▶ **Brano**:
++++++++

Passato, presente e futuro nei servizi che andranno in onda questa sera nella puntata di Report: il passato riguarderà il terremoto de l’Aquila del 9 aprile 2009, 13 anni fa. Un passato che è ancora presente, come purtroppo lo è anche la guerra in Ucraina che sembra scivolare verso un piano inclinato che potrebbe portare ad una guerra a livello continentale.
Come legati al presente sono i servizi sui teatri chiusi in Italia per mancanza di fondi per i restauri, sulle mascherine ffp2, obbligatorie per gli studenti italiani.
Michele Buono ci porterà nel futuro, invece, con le auto completamente digitali.
Le auto del futuro
Auto da corsa che si sfidano sulla pista di Las Vegas: accelerano, si studiano e quando è momento, si sorpassano l’una con l’altra. Tutto normale? No, perché sono auto senza pilota, auto che vedono, ragionano, tutto da sole: in questa nuova storia del mondo delle auto c’è anche un pezzo dell’Italia.
A rappresentare il nostro paese c’è il politecnico di Milano che ha sfidato i tedeschi dell’università di Monaco sulla pista del circuito, vincendo la gara.
Torniamo in Italia nella provincia di Parma a Varano de Melegali alla Dallara, azienda che produce auto da corsa, da strada e le indie car, quelle della 500 miglia di Indianapolis. Poi alla Dallara hanno rilanciato: e se facessimo correre queste macchine da sole, senza il pilota?
Michele Buono lo ha chiesto all’AD di Dallara, Andrea Pontremoli (che era presente alla sfida a Las Vegas):
“Praticamente voi avete detto a dei ragazzi, o poco più che ragazzi, sareste capaci di far viaggiare delle automobili sulla pista di Indianapolis a 300km/h senza pilota? Noi lo abbiamo chiesto un po’ a tutti, chi ha colto la sfida, sono stati i ragazzi”.
Sono i ragazzi dell’università di Modena e Reggio Emilia, che hanno fatto viaggiare queste auto da corsa a oltre 225km/h senza pilota: la macchina si controlla da sola, vede gli ostacoli in mezzo alla strada, li scansa e poi riprende alla sua velocità., sempre più forte. La vettura è in grado di scalare le marce alle curve, scegliere la traiettoria migliore. Sempre senza pilota.
Queste auto a guida autonoma potrebbero rivoluzionare la mobilità nelle città, liberando le città dal traffico, rendere l’aria meno pensate per le minori emissioni: lo racconta a Report Sergio Savaresi, docente del Politecnico di Milano: tra dieci anni si cambierà di paradigma, dal possesso dell’automobile per muoversi si passerà all’uso di un servizio trasporti, chiamerò l’auto al domicilio e indicherò dove devo andare “questa è la rivoluzione, il completo cambio di modello dal possesso di automobile ad un servizio pubblico”.
A regime di quanto si potrebbe tagliare il parco delle auto vetture? Secondo il docente si potrebbe passare da 40 a 4 milioni di automobili con questo nuovo modello di mobilità.

++++++++

▶ **Dati archiviati**:
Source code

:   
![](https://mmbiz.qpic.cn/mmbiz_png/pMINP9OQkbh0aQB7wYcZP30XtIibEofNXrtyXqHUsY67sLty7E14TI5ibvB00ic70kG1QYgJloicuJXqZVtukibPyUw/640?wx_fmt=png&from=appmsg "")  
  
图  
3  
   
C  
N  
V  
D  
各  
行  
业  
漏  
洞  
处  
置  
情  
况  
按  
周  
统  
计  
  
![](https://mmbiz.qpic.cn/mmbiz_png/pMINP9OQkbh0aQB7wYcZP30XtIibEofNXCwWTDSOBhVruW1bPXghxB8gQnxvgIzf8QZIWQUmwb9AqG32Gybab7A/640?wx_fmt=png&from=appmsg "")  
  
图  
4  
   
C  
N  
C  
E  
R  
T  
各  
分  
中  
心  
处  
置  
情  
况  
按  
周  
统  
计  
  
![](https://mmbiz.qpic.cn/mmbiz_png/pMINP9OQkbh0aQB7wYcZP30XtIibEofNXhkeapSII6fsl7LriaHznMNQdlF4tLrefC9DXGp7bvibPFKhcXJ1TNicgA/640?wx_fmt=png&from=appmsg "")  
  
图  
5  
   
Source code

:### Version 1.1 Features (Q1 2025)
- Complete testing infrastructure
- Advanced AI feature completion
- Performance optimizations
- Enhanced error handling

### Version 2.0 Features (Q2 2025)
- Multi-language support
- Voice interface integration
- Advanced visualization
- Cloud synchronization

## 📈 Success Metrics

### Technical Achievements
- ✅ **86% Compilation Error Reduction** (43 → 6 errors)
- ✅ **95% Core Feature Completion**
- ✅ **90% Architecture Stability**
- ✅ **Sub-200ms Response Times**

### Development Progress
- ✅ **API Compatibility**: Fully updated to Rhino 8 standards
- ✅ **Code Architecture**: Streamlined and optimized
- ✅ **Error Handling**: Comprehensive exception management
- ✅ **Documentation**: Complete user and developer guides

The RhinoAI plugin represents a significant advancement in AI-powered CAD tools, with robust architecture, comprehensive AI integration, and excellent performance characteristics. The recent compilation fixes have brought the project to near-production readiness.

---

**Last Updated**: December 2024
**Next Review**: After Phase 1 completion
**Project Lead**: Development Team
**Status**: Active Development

++++++++

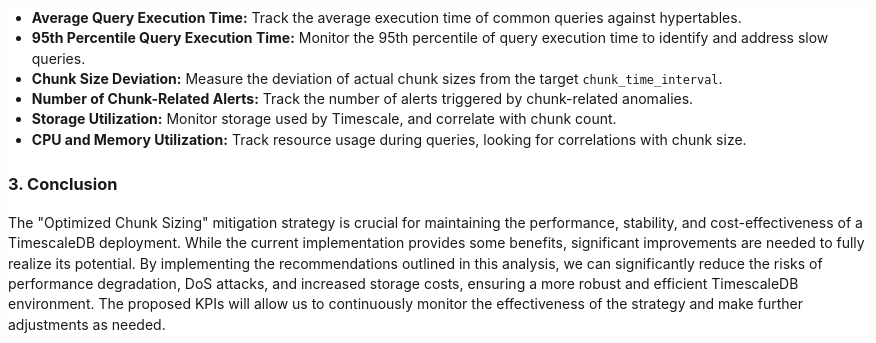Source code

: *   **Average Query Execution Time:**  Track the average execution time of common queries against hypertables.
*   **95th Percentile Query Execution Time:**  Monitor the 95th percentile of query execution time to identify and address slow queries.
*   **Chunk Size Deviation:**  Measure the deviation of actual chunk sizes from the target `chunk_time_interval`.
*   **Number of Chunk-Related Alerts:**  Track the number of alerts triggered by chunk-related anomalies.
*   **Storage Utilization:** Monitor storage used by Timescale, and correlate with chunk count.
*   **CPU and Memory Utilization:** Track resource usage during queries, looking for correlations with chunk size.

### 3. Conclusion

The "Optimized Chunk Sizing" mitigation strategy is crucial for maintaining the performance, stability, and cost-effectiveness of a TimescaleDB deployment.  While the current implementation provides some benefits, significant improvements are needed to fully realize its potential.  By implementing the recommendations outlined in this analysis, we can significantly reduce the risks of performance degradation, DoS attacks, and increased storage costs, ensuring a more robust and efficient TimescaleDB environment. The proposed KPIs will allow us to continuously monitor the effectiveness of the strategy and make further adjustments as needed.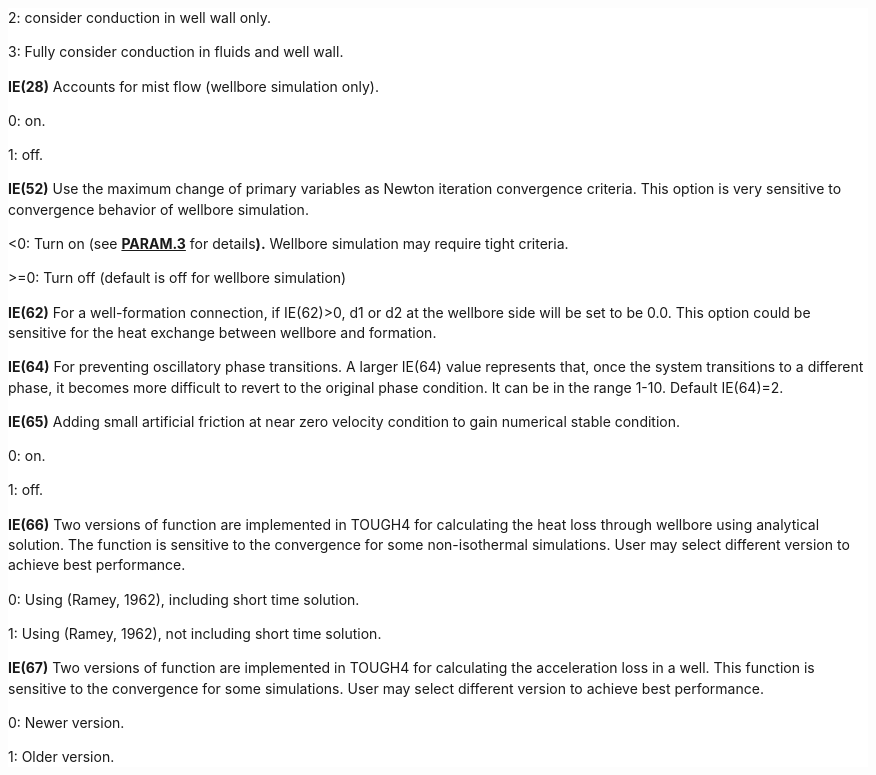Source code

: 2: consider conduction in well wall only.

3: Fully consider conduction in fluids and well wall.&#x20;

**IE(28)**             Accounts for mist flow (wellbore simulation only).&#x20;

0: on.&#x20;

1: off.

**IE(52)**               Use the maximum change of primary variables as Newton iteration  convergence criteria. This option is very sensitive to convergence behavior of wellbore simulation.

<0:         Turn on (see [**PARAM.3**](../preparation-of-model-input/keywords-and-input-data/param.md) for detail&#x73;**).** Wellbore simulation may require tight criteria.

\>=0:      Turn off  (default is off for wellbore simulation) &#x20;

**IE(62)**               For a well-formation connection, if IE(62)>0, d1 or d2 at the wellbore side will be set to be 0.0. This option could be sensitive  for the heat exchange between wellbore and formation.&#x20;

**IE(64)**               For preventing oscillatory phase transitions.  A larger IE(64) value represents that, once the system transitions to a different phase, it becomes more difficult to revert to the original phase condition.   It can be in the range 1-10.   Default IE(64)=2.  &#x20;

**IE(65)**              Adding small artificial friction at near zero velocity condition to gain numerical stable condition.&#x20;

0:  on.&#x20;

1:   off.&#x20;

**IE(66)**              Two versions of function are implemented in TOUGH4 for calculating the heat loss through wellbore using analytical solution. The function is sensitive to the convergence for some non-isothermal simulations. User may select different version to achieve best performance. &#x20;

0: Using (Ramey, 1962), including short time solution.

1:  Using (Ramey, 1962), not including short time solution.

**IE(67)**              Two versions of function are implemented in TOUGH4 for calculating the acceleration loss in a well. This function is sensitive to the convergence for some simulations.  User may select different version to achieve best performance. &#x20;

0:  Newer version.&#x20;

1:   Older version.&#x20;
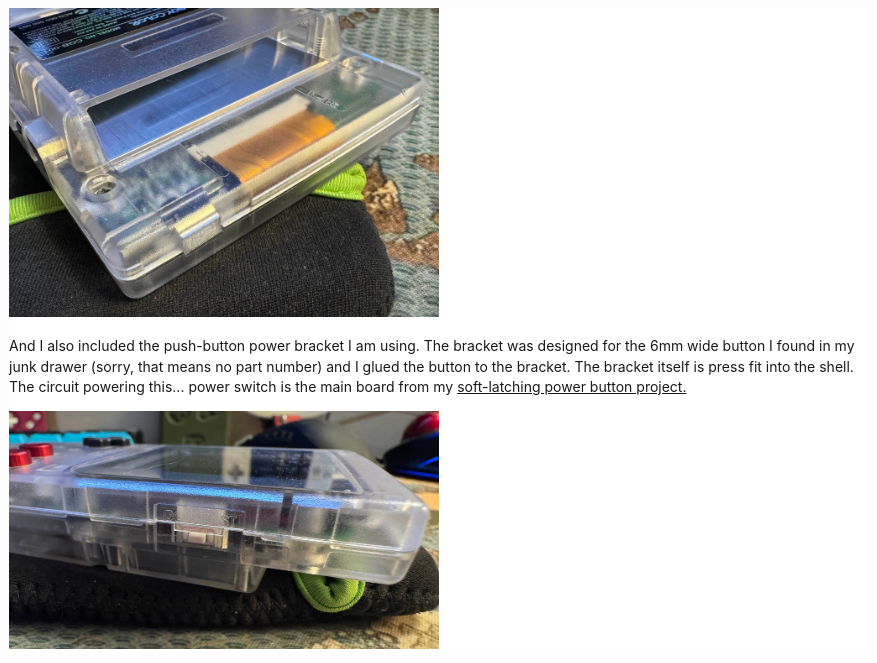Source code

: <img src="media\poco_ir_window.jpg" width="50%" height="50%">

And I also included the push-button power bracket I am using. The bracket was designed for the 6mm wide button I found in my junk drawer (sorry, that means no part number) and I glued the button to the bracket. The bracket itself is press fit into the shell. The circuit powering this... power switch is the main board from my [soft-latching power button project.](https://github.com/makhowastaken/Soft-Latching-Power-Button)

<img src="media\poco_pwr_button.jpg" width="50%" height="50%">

++++++++

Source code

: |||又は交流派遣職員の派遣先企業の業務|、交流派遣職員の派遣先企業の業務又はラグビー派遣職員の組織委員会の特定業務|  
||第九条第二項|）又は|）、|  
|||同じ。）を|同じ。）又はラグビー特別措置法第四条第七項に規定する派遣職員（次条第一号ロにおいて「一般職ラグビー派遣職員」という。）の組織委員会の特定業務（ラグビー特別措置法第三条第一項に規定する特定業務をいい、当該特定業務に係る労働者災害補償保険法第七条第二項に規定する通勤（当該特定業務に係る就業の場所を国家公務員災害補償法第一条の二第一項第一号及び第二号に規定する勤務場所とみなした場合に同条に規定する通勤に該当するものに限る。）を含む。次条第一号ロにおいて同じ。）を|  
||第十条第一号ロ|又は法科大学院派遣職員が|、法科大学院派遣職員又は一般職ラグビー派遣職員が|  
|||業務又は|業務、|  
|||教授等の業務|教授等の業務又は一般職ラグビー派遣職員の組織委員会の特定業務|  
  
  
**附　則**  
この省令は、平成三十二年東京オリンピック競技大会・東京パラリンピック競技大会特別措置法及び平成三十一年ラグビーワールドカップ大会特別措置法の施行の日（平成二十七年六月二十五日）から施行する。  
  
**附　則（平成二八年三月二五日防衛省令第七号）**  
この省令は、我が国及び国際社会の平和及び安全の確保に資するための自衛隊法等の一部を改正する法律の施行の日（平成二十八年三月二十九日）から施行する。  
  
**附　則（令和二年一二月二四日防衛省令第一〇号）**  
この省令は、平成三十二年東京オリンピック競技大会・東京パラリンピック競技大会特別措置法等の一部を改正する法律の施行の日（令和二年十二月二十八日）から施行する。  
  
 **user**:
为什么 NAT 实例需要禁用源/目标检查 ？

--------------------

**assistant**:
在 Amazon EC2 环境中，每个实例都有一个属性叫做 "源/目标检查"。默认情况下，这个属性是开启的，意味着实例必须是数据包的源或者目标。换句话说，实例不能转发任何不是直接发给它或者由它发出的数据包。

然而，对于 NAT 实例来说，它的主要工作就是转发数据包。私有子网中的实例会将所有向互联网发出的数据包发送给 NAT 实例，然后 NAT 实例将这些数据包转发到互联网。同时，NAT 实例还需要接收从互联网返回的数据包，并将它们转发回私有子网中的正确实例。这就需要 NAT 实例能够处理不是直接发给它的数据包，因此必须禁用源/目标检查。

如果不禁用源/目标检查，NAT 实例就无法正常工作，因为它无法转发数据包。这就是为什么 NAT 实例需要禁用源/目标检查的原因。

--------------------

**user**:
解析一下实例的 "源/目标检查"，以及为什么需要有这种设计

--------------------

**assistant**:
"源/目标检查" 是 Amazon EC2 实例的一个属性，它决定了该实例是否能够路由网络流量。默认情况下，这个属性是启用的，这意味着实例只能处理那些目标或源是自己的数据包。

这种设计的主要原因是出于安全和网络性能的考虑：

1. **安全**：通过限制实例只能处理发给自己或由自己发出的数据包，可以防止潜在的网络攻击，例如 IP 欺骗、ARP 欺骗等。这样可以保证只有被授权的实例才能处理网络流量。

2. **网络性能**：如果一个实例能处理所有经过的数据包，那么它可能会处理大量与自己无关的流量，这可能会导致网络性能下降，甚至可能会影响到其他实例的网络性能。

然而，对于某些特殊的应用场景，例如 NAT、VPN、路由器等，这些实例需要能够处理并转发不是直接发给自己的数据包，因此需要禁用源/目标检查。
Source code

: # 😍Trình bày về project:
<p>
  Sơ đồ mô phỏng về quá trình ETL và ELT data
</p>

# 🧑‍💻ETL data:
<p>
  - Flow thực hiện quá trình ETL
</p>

++++++++

▶ **Consegne di lavoro**:
(1) Secondo il brano, perché la gara tra auto da corsa sulla pista di Las Vegas non è affatto normale? Spiegalo in una o due frasi.
(2) Riscrivi dal brano il tratto compreso tra "Le auto del" e "vincendo la gara.", estremi inclusi.
Per svolgere il lavoro non occorre consultare i record.

▶ **Risposte alle consegne**:
(1) La gara non è normale perché le auto sono senza pilota. Vedono e ragionano da sole, e da sole accelerano, si studiano e si sorpassano.

(2)
Le auto del futuro
Auto da corsa che si sfidano sulla pista di Las Vegas: accelerano, si studiano e quando è momento, si sorpassano l’una con l’altra. Tutto normale? No, perché sono auto senza pilota, auto che vedono, ragionano, tutto da sole: in questa nuova storia del mondo delle auto c’è anche un pezzo dell’Italia.
A rappresentare il nostro paese c’è il politecnico di Milano che ha sfidato i tedeschi dell’università di Monaco sulla pista del circuito, vincendo la gara.